Mercy raises a fundamental question about the value of the life of a Nigerian journalist. How can the populace get valid information to benefit their lives when the agents of information are going extinct? And yes, it is not far fetched. Several journalists across the country are fast becoming a public relations plug for corporate brands, politicians and wealthy individuals.
Journalists Vs Journalism
But beyond the journalists as actors in the space that need to be allowed to work, these actors themselves (journalists) need to contribute towards placing journalism in a better position than where it is today. Ogundipe speaking during the chat said:
“There are fake news factories across the country where people deliberately produce and distribute news that are disturbing and dangerous to our democracy. There are journalists out there sharing unverified information.”
Issues like these, constitute a major setback to the reverence of the journalism profession. While there is threat to journalists, there is also threat to the very ethics of journalism and how it is practiced across the country. There are institutional barriers and social and economic ones as well.  
“The military doesn’t respond to the FOI (Freedom of Information) request. In other countries you can go to jail for this action. This shows institutional clogs fighting against press freedom in itself. The biggest story we ever ran under the FOI was only possible through an error by a public office holder.”
These subtle and not so subtle intricacies force us to inquire into the nature of journalism in Nigeria today and the future of Africa’s most populated nations fourth estate.

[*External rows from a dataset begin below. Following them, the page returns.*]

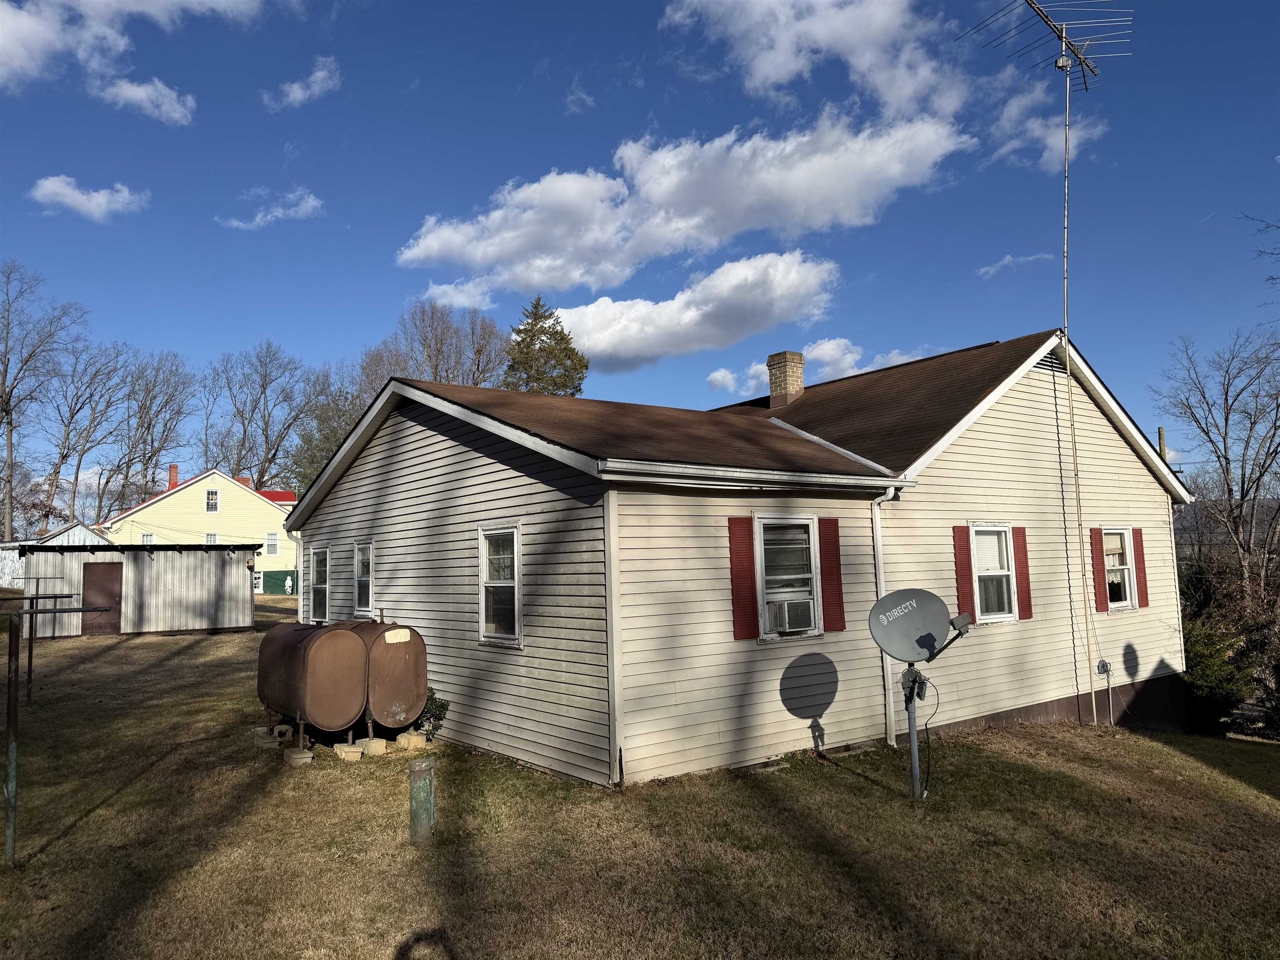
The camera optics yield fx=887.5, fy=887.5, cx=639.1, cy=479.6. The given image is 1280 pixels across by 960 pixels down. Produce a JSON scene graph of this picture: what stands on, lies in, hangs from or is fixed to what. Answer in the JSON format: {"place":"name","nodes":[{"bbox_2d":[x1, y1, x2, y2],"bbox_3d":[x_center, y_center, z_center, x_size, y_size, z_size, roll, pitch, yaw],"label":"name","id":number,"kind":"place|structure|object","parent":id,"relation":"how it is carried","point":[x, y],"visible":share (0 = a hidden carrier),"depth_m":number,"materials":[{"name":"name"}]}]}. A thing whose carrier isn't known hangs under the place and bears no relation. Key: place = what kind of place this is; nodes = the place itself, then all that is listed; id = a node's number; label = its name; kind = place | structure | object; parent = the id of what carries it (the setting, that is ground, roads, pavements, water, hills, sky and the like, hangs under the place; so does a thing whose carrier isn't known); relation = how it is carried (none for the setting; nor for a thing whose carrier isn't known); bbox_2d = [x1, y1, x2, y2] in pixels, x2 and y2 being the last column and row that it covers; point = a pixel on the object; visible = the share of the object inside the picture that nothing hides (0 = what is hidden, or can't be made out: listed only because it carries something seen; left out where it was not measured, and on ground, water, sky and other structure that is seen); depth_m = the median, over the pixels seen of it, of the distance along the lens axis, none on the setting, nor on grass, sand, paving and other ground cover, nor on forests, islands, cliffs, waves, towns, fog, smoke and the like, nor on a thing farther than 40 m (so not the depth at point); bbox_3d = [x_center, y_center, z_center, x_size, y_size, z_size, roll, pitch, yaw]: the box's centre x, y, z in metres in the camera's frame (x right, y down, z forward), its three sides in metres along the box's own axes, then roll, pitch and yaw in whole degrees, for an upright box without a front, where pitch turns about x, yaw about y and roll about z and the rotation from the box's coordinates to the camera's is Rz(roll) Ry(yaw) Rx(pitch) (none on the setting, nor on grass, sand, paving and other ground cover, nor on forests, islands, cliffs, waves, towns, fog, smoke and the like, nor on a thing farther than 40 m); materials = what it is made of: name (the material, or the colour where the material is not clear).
{"place":"outdoors","nodes":[
{"label":"outdoors","id":0,"kind":"place"},
{"bbox_2d":[0,522,104,587],"label":"shed","id":1,"kind":"structure","parent":0,"point":[83,531],"materials":[{"name":"white metal"}]},
{"bbox_2d":[30,175,145,219],"label":"cloud","id":2,"kind":"structure","parent":0,"point":[48,186],"materials":[{"name":"white"}]},
{"bbox_2d":[0,0,269,106],"label":"cloud","id":3,"kind":"structure","parent":0,"point":[3,41],"materials":[{"name":"white"}]},
{"bbox_2d":[15,540,259,636],"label":"metal shed","id":4,"kind":"structure","parent":0,"point":[216,573],"depth_m":23.52,"materials":[{"name":"grey metal"}]},
{"bbox_2d":[81,561,123,632],"bbox_3d":[-13.595,3.109,22.551,0.941,1.925,0.204,3,-6,-38],"label":"shed door","id":5,"kind":"structure","parent":4,"relation":"in","point":[88,568],"depth_m":22.42,"materials":[{"name":"brown metal"}]},
{"bbox_2d":[100,76,197,124],"label":"cloud","id":6,"kind":"structure","parent":0,"point":[128,92],"materials":[{"name":"white"}]},
{"bbox_2d":[97,465,299,573],"label":"yellow house","id":7,"kind":"structure","parent":0,"point":[226,485],"materials":[{"name":"yellow paint"}]},
{"bbox_2d":[140,532,154,544],"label":"window","id":8,"kind":"structure","parent":7,"relation":"in","point":[146,536],"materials":[{"name":"white"}]},
{"bbox_2d":[167,463,179,489],"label":"chimney","id":9,"kind":"object","parent":7,"relation":"on","point":[173,471],"visible":0.72,"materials":[{"name":"red brick"}]},
{"bbox_2d":[205,532,218,543],"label":"window","id":10,"kind":"structure","parent":7,"relation":"in","point":[210,536],"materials":[{"name":"white"}]},
{"bbox_2d":[205,488,218,511],"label":"window","id":11,"kind":"structure","parent":7,"relation":"in","point":[210,504],"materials":[{"name":"white"}]},
{"bbox_2d":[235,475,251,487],"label":"chimney","id":12,"kind":"object","parent":7,"relation":"on","point":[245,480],"visible":0.29,"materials":[{"name":"red brick"}]},
{"bbox_2d":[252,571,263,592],"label":"window","id":13,"kind":"structure","parent":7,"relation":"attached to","point":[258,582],"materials":[{"name":"white"}]},
{"bbox_2d":[265,532,279,555],"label":"window","id":14,"kind":"structure","parent":7,"relation":"in","point":[271,547],"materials":[{"name":"white"}]},
{"bbox_2d":[216,189,323,229],"label":"cloud","id":15,"kind":"structure","parent":0,"point":[308,205],"materials":[{"name":"white"}]},
{"bbox_2d":[264,56,341,108],"label":"cloud","id":16,"kind":"structure","parent":0,"point":[295,90],"materials":[{"name":"white"}]},
{"bbox_2d":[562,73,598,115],"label":"cloud","id":17,"kind":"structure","parent":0,"point":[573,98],"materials":[{"name":"white"}]},
{"bbox_2d":[0,0,1279,495],"label":"sky","id":18,"kind":"structure","parent":0,"point":[631,127],"materials":[{"name":"blue"}]},
{"bbox_2d":[0,590,1279,959],"label":"lawn","id":19,"kind":"structure","parent":0,"point":[200,646],"materials":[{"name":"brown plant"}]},
{"bbox_2d":[2,609,20,866],"bbox_3d":[-4.372,1.826,6.172,0.093,1.744,0.093,3,-6,-38],"label":"metal post","id":20,"kind":"object","parent":19,"relation":"on","point":[11,638],"visible":1,"depth_m":6.15,"materials":[{"name":"metal"}]},
{"bbox_2d":[0,605,119,867],"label":"metal frame","id":21,"kind":"object","parent":19,"relation":"on","point":[11,636],"visible":1,"depth_m":6.19,"materials":[{"name":"metal"}]},
{"bbox_2d":[252,724,292,744],"bbox_3d":[-4.117,2.855,9.963,0.285,0.132,0.349,3,-6,-38],"label":"concrete block","id":22,"kind":"object","parent":19,"relation":"on","point":[258,732],"visible":0.79,"depth_m":9.84,"materials":[{"name":"concrete"}]},
{"bbox_2d":[255,568,297,594],"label":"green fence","id":23,"kind":"object","parent":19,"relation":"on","point":[268,582],"visible":0.51,"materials":[{"name":"green"}]},
{"bbox_2d":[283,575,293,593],"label":"statue","id":24,"kind":"object","parent":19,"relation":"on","point":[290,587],"visible":0.97,"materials":[{"name":"white"}]},
{"bbox_2d":[282,747,313,766],"bbox_3d":[-3.518,2.838,9.117,0.213,0.112,0.300,3,-6,-38],"label":"concrete block","id":25,"kind":"object","parent":19,"relation":"on","point":[295,756],"visible":0.88,"depth_m":9.01,"materials":[{"name":"concrete"}]},
{"bbox_2d":[255,620,369,748],"bbox_3d":[-3.694,2.289,10.085,0.838,1.291,1.570,3,-6,-38],"label":"oil tank","id":26,"kind":"object","parent":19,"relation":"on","point":[303,665],"visible":0.92,"depth_m":9.57,"materials":[{"name":"metal"}]},
{"bbox_2d":[332,742,363,761],"bbox_3d":[-3.064,2.848,9.324,0.183,0.125,0.373,3,-6,-38],"label":"concrete block","id":27,"kind":"object","parent":19,"relation":"on","point":[358,754],"visible":0.9,"depth_m":9.21,"materials":[{"name":"concrete"}]},
{"bbox_2d":[353,736,386,755],"bbox_3d":[-2.916,2.865,9.575,0.339,0.137,0.189,-5,-7,41],"label":"concrete block","id":28,"kind":"object","parent":19,"relation":"on","point":[377,748],"visible":0.93,"depth_m":9.48,"materials":[{"name":"concrete"}]},
{"bbox_2d":[332,618,429,736],"bbox_3d":[-3.075,2.269,10.278,0.772,1.289,1.490,3,-6,-38],"label":"tank","id":29,"kind":"object","parent":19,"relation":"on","point":[412,673],"visible":0.65,"depth_m":9.77,"materials":[{"name":"metal"}]},
{"bbox_2d":[395,730,427,750],"bbox_3d":[-2.549,2.889,9.881,0.192,0.146,0.364,3,-6,-38],"label":"concrete block","id":30,"kind":"object","parent":19,"relation":"on","point":[403,738],"visible":0.92,"depth_m":9.76,"materials":[{"name":"concrete"}]},
{"bbox_2d":[409,755,435,844],"bbox_3d":[-1.572,2.374,6.416,0.178,0.713,0.177,3,-6,-38],"label":"post","id":31,"kind":"object","parent":19,"relation":"on","point":[417,789],"visible":0.98,"depth_m":6.35,"materials":[{"name":"metal"}]},
{"bbox_2d":[416,687,449,740],"bbox_3d":[-2.379,2.616,9.781,0.569,0.673,0.601,3,-6,-38],"label":"shrub","id":32,"kind":"object","parent":19,"relation":"on","point":[438,719],"visible":0.47,"depth_m":9.71,"materials":[{"name":"green plant"}]},
{"bbox_2d":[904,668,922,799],"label":"pole","id":33,"kind":"object","parent":19,"relation":"on","point":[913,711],"visible":0.71,"depth_m":7.76,"materials":[{"name":"grey metal"}]},
{"bbox_2d":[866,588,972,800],"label":"satellite dish","id":34,"kind":"object","parent":19,"relation":"on","point":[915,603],"visible":0.98,"depth_m":7.79,"materials":[{"name":"grey metal"}]},
{"bbox_2d":[1181,608,1260,730],"bbox_3d":[9.412,3.226,14.778,2.230,2.096,2.143,3,-6,-38],"label":"shrub","id":35,"kind":"object","parent":19,"relation":"on","point":[1201,649],"visible":0.56,"depth_m":14.28,"materials":[{"name":"green plant"}]},
{"bbox_2d":[395,107,970,294],"label":"cloud","id":36,"kind":"structure","parent":0,"point":[939,151],"materials":[{"name":"white"}]},
{"bbox_2d":[545,251,839,371],"label":"cloud","id":37,"kind":"structure","parent":0,"point":[611,342],"materials":[{"name":"white"}]},
{"bbox_2d":[283,325,1181,784],"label":"house","id":38,"kind":"structure","parent":0,"point":[412,447],"depth_m":10.06,"materials":[{"name":"plastic"}]},
{"bbox_2d":[308,547,329,622],"bbox_3d":[-4.595,1.551,13.047,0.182,1.280,0.970,3,-6,-38],"label":"window","id":39,"kind":"structure","parent":38,"relation":"in","point":[321,587],"depth_m":13.26,"materials":[{"name":"glass"}]},
{"bbox_2d":[352,540,374,614],"bbox_3d":[-3.642,1.345,12.035,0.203,1.138,0.843,3,-6,-38],"label":"window","id":40,"kind":"structure","parent":38,"relation":"in","point":[364,573],"depth_m":12.19,"materials":[{"name":"glass"}]},
{"bbox_2d":[478,524,522,646],"bbox_3d":[-1.356,1.084,9.147,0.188,1.403,0.905,3,-6,-38],"label":"window","id":41,"kind":"structure","parent":38,"relation":"in","point":[510,584],"depth_m":9.25,"materials":[{"name":"glass"}]},
{"bbox_2d":[727,516,759,638],"bbox_3d":[1.033,0.952,8.823,0.335,1.183,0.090,3,-6,-38],"label":"shutter","id":42,"kind":"object","parent":38,"relation":"attached to","point":[746,547],"visible":0.97,"depth_m":8.79,"materials":[{"name":"red plastic"}]},
{"bbox_2d":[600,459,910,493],"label":"gutter","id":43,"kind":"object","parent":38,"relation":"attached to","point":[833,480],"visible":0.96,"depth_m":8.13,"materials":[{"name":"white metal"}]},
{"bbox_2d":[766,350,804,408],"bbox_3d":[2.710,-1.638,16.419,0.551,1.358,0.563,3,-6,-38],"label":"chimney","id":44,"kind":"object","parent":38,"relation":"on","point":[775,396],"visible":0.91,"depth_m":16.25,"materials":[{"name":"brick"}]},
{"bbox_2d":[755,514,820,640],"bbox_3d":[1.509,1.011,9.247,0.946,1.426,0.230,3,-6,-38],"label":"window","id":45,"kind":"structure","parent":38,"relation":"in","point":[812,560],"depth_m":9.30,"materials":[{"name":"white glass"}]},
{"bbox_2d":[767,597,813,633],"bbox_3d":[1.471,1.401,9.164,0.603,0.310,0.458,3,-6,-38],"label":"air conditioner","id":46,"kind":"object","parent":45,"relation":"in","point":[793,622],"visible":0.95,"depth_m":9.03,"materials":[{"name":"white plastic"}]},
{"bbox_2d":[818,518,845,633],"bbox_3d":[2.043,0.991,9.494,0.311,1.193,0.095,3,-6,-38],"label":"shutter","id":47,"kind":"object","parent":38,"relation":"attached to","point":[838,593],"visible":0.95,"depth_m":9.45,"materials":[{"name":"red plastic"}]},
{"bbox_2d":[870,485,897,749],"bbox_3d":[2.732,1.433,9.861,0.246,2.987,0.484,3,-6,-38],"label":"downspout","id":48,"kind":"object","parent":38,"relation":"attached to","point":[876,506],"visible":0.84,"depth_m":9.87,"materials":[{"name":"white metal"}]},
{"bbox_2d":[951,523,974,621],"bbox_3d":[3.922,1.111,10.751,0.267,1.209,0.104,3,-6,-38],"label":"shutter","id":49,"kind":"object","parent":38,"relation":"attached to","point":[968,593],"visible":0.9,"depth_m":10.71,"materials":[{"name":"red wood"}]},
{"bbox_2d":[970,522,1018,623],"bbox_3d":[4.365,1.157,11.075,0.803,1.397,0.290,3,-6,-38],"label":"window","id":50,"kind":"structure","parent":38,"relation":"in","point":[992,571],"depth_m":11.18,"materials":[{"name":"white glass"}]},
{"bbox_2d":[1012,525,1033,619],"bbox_3d":[4.911,1.170,11.411,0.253,1.150,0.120,3,-6,-38],"label":"shutter","id":51,"kind":"object","parent":38,"relation":"attached to","point":[1024,603],"visible":0.86,"depth_m":11.35,"materials":[{"name":"red plastic"}]},
{"bbox_2d":[1035,352,1065,372],"bbox_3d":[5.682,-1.635,12.339,0.569,0.269,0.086,3,-6,-38],"label":"gable vent","id":52,"kind":"object","parent":38,"relation":"in","point":[1048,361],"visible":0.52,"depth_m":12.32,"materials":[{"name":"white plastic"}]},
{"bbox_2d":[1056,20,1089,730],"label":"antenna pole","id":53,"kind":"object","parent":38,"relation":"attached to","point":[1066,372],"visible":0.94,"depth_m":12.18,"materials":[{"name":"grey metal"}]},
{"bbox_2d":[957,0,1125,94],"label":"antenna","id":54,"kind":"object","parent":53,"relation":"attached to","point":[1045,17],"visible":0.94,"depth_m":12.56,"materials":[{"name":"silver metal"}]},
{"bbox_2d":[1089,529,1109,611],"bbox_3d":[6.469,1.253,12.548,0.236,1.130,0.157,3,-6,-38],"label":"shutter","id":55,"kind":"object","parent":38,"relation":"attached to","point":[1098,571],"visible":0.94,"depth_m":12.48,"materials":[{"name":"red wood"}]},
{"bbox_2d":[1095,659,1114,724],"bbox_3d":[6.232,2.872,11.835,0.311,0.939,0.180,3,-6,-38],"label":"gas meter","id":56,"kind":"object","parent":38,"relation":"attached to","point":[1103,665],"visible":0.98,"depth_m":11.87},
{"bbox_2d":[1102,527,1137,609],"bbox_3d":[6.753,1.266,12.652,0.852,1.303,0.382,3,-6,-38],"label":"window","id":57,"kind":"structure","parent":38,"relation":"in","point":[1122,603],"depth_m":12.77,"materials":[{"name":"white"}]},
{"bbox_2d":[1131,527,1149,608],"bbox_3d":[7.385,1.296,13.121,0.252,1.117,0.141,3,-6,-38],"label":"shutter","id":58,"kind":"object","parent":38,"relation":"attached to","point":[1141,568],"visible":0.71,"depth_m":13.04,"materials":[{"name":"red plastic"}]},
{"bbox_2d":[658,0,969,124],"label":"cloud","id":59,"kind":"structure","parent":0,"point":[775,79],"materials":[{"name":"white"}]},
{"bbox_2d":[702,339,935,397],"label":"cloud","id":60,"kind":"structure","parent":0,"point":[716,375],"materials":[{"name":"white"}]},
{"bbox_2d":[977,252,1052,278],"label":"cloud","id":61,"kind":"structure","parent":0,"point":[1005,262],"materials":[{"name":"white"}]},
{"bbox_2d":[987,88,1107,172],"label":"cloud","id":62,"kind":"structure","parent":0,"point":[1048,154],"materials":[{"name":"white"}]},
{"bbox_2d":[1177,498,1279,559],"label":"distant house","id":63,"kind":"structure","parent":0,"point":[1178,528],"depth_m":37.56,"materials":[{"name":"grey"}]},
{"bbox_2d":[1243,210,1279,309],"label":"tree branch","id":64,"kind":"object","parent":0,"point":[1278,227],"visible":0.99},
{"label":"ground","id":65,"kind":"structure","parent":0},
{"bbox_2d":[0,259,86,540],"label":"bare tree","id":66,"kind":"object","parent":65,"relation":"on","point":[6,410],"visible":0.99,"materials":[{"name":"brown plant"}]},
{"bbox_2d":[40,340,134,527],"label":"bare tree","id":67,"kind":"object","parent":65,"relation":"on","point":[72,415],"visible":0.9,"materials":[{"name":"plant"}]},
{"bbox_2d":[110,348,202,510],"label":"bare tree","id":68,"kind":"object","parent":65,"relation":"on","point":[168,401],"visible":0.88,"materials":[{"name":"plant"}]},
{"bbox_2d":[199,341,317,491],"label":"bare tree","id":69,"kind":"object","parent":65,"relation":"on","point":[242,418],"visible":0.9,"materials":[{"name":"plant"}]},
{"bbox_2d":[286,362,371,493],"label":"tree","id":70,"kind":"object","parent":65,"relation":"on","point":[335,436],"visible":0.52,"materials":[{"name":"green plant"}]},
{"bbox_2d":[357,298,509,394],"label":"bare tree","id":71,"kind":"object","parent":65,"relation":"on","point":[436,372],"visible":0.63,"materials":[{"name":"brown plant"}]},
{"bbox_2d":[501,295,588,396],"label":"evergreen tree","id":72,"kind":"object","parent":65,"relation":"on","point":[536,307],"visible":0.39,"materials":[{"name":"plant"}]},
{"bbox_2d":[1156,426,1167,461],"bbox_3d":[16.439,0.900,27.656,0.326,5.255,0.316,3,-6,-38],"label":"utility pole","id":73,"kind":"object","parent":65,"relation":"on","point":[1161,442],"visible":0.2,"depth_m":27.75,"materials":[{"name":"brown wood"}]},
{"bbox_2d":[1155,325,1279,591],"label":"bare tree","id":74,"kind":"object","parent":65,"relation":"on","point":[1225,458],"visible":0.99,"depth_m":24.59,"materials":[{"name":"brown plant"}]}
]}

Today, politicians and the fourth estate are on a long war of attrition. Both pointing fingers at the other, both unwilling to yield ground. Both insensitive to the effects of their actions on the country and its people. The nature of the problem is more intrinsic as the both parties are technically one and the same  - media ownership structure in Nigeria especially at the onset, was established by the political class. But journalists and media houses can respond to this problem differently.
This phenomena is not a Nigerian problem, it is global. In the US state, President Trump has openly labelled media houses as producers of fake news. In Hungary, which currently serves as the best example to the demise of independent media in the West - all national radio stations, and all 18 regional newspapers, six public televisions stations, and the country’s news agency MTI, are owned by politicians
The problem is largely economic. The fireside chat is a launchpad for the organizers response to this problem. Gatefield is working with local journalists and platforms to seek out ways to get more value for their work and to wean themselves off dirty money and control. The organisation intends to incentivise public service reporting and will launch a prize this year, Adewunmi Emoruwa, who leads the firm announced.
Journalists will have to find new means to source their money to become unentangled from the power dynamics which presently constitutes the biggest existential threat to journalism. This is where true freedom lies for journalism. Perhaps, this also resonates with Mercy’s closing quote on media independence.
“You have to go out there and find money for your journalism work. As long as you have to depend on me for money, one day I can wake up and tell you the type of story to run.”